Es passiert wohl nicht sehr vielen Schülern, dass ihre Schulleiter später mal öffentlich über sie sagen, sie hätten die „politische Kultur der Schule entscheidend geprägt.“ Doris Mause, Leiterin des Carl-Humann-Gymnasiums in Steele, sagte aber genau das gestern über Lutz Friedrich (21), der 2011 am „Humann“ Abi machte und seitdem Jura in Münster studiert. Noch als Schüler hatte Friedrich die Initiative „Humann im Dialog“ gestartet und bemerkenswert prominente Gäste gewinnen können – Norbert Lammert, Hannelore Kraft, Sylvia Löhrmann.

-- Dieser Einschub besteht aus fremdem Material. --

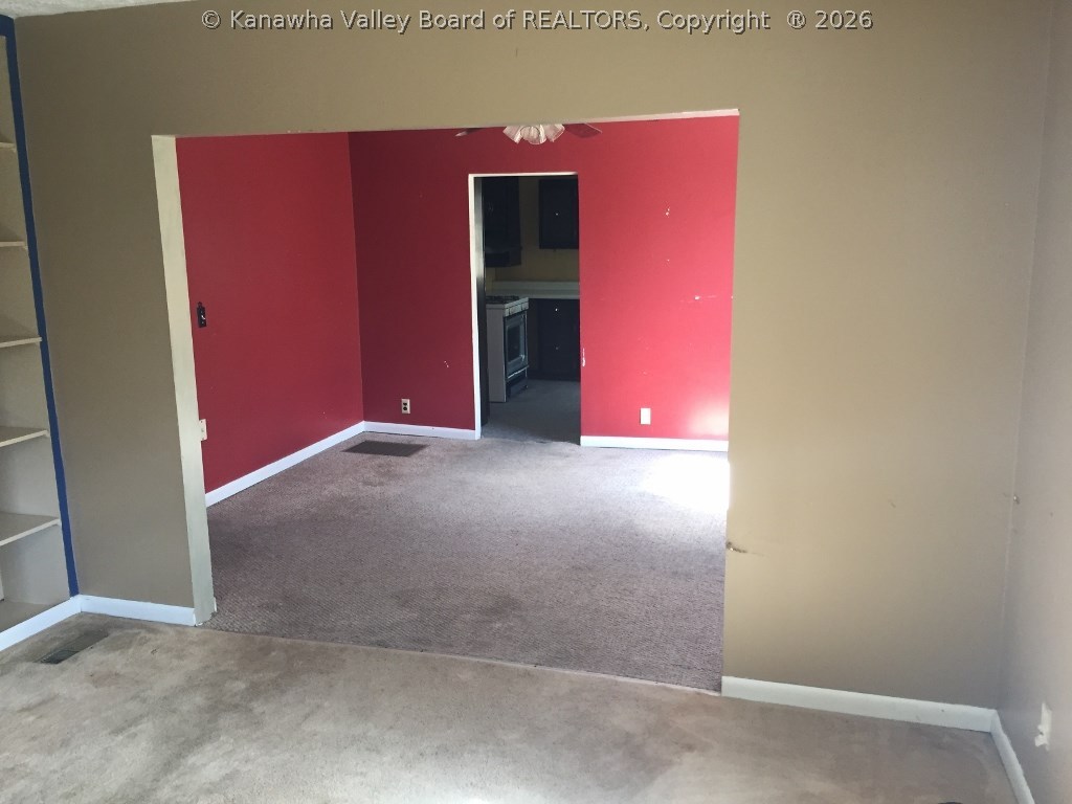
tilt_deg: -7.2
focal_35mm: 29
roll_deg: -0.8
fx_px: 898
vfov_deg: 48.2
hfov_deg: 61.7
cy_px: 402
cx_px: 536
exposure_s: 1/30
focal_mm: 4.15
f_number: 2.2
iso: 50
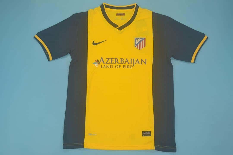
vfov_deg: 36.9
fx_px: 233
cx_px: 116
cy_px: 78
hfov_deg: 53.1
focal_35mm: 36
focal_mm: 24
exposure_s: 1/100
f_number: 4
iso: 200
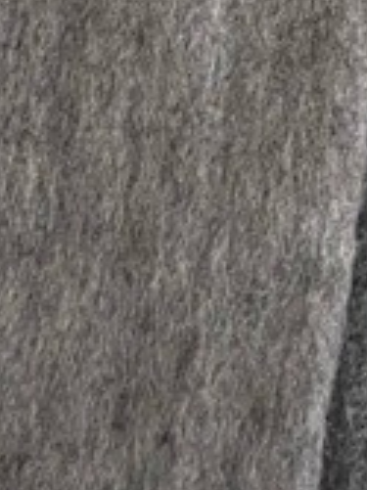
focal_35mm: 150
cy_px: -851
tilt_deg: -70.9
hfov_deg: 9.8
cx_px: 385
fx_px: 2123
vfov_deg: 10.4
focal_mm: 5.1
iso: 320
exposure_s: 1/60
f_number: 1.6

Die Initiative lebt weiter, auch, wenn Friedrich nicht mehr am „Humann“ ist, und gestern kam der Landeschef der FDP in NRW, Christian Lindner, um zwei Stunden lang mit den Oberstufenschülern über Politik zu diskutieren, denn „zunehmende Politikverdrossenheit“, sagte Friedrich zu Beginn, „ist eine Gefahr für die Gesellschaft.“
Es folgte eine blitzlichtartige Abhandlung der großen innen- und außenpolitischen Themen, und wie Christian Lindner sie sieht: Die Staatsverschuldung einiger europäischer Länder löst man nicht, indem man ihnen einfach mehr Geld gibt. Grüne „Bevormundungs-Politik“ – siehe Rauchverbot, Tempolimit – sei auf dem Vormarsch. Energiewende? Ja, aber ohne milliardenschwere Subventionen für die Solar-Industrie. Lindner: „Über Energieversorgung sollte man nicht im Sowi-Kurs, sondern in Physik sprechen.“
Lindners bildungspolitische Thesen: „Das Gymnasium wird in NRW systematisch benachteiligt.“ Oder: Keine Studiengebühren sind unsozialer als Studiengebühren, „denn die angehende Krankenschwester subventioniert das Gratis-Studium des künftigen Akademikers, der sein Leben lang mehr verdienen wird.“ Noch interessanter wurde es, als Lindner Privates ausplauderte: Dass er Philosophie und Politik studiert hat, heute aber Jura machen würde.
Lindner versuchte, den Schülern die Angst vor der Zukunft zu nehmen. „Wenn Sie das Richtige mit Erfolg studieren, können Sie sich Ihren Job später aussuchen.“ Wegen des Fachkräftemangels und der demographischen Entwicklung seien die Chancen heute besser denn je. Es ist selten, dass jemand so nachvollziehbar Optimismus verbreitet. Den Schülern im Saal tat das erkennbar gut – überhaupt: Die gesamte Veranstaltung war sehr gelungen. Auch wenn man nicht mit allem einverstanden sein muss, was Lindner erzählt hat.